Work task:
Look through the material below. Copy every line with the string "põlisrahvaste" in it.

The records:

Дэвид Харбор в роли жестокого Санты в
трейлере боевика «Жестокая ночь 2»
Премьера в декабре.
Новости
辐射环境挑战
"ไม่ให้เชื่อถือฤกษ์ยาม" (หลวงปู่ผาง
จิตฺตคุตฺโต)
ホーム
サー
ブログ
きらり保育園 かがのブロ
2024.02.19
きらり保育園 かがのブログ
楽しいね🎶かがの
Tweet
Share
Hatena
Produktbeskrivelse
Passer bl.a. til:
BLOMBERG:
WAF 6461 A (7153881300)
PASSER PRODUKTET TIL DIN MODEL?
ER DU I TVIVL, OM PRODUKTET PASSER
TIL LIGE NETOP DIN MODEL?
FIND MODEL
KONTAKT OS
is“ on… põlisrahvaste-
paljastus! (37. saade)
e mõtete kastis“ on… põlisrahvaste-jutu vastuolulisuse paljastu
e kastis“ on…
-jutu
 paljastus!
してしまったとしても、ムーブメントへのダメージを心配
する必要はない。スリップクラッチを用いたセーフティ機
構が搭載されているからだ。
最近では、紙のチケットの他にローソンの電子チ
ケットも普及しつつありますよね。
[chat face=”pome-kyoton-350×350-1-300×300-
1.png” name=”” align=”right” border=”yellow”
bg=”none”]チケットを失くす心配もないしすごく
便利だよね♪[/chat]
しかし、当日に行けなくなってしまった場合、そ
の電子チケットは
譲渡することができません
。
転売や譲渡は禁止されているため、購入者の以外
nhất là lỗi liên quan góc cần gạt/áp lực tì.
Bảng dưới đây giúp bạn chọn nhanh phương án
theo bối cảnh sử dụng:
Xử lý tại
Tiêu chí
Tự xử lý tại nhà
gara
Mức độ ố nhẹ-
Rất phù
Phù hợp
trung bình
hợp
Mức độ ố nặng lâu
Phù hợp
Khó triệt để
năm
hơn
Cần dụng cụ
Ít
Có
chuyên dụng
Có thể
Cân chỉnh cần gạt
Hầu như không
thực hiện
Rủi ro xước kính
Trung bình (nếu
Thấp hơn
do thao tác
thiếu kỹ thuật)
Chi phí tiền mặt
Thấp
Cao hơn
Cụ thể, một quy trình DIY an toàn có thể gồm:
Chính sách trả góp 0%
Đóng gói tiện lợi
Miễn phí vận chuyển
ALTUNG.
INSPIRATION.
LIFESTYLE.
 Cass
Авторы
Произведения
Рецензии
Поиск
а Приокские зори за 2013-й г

Worked solution:
is“ on… põlisrahvaste-
e mõtete kastis“ on… põlisrahvaste-jutu vastuolulisuse paljastu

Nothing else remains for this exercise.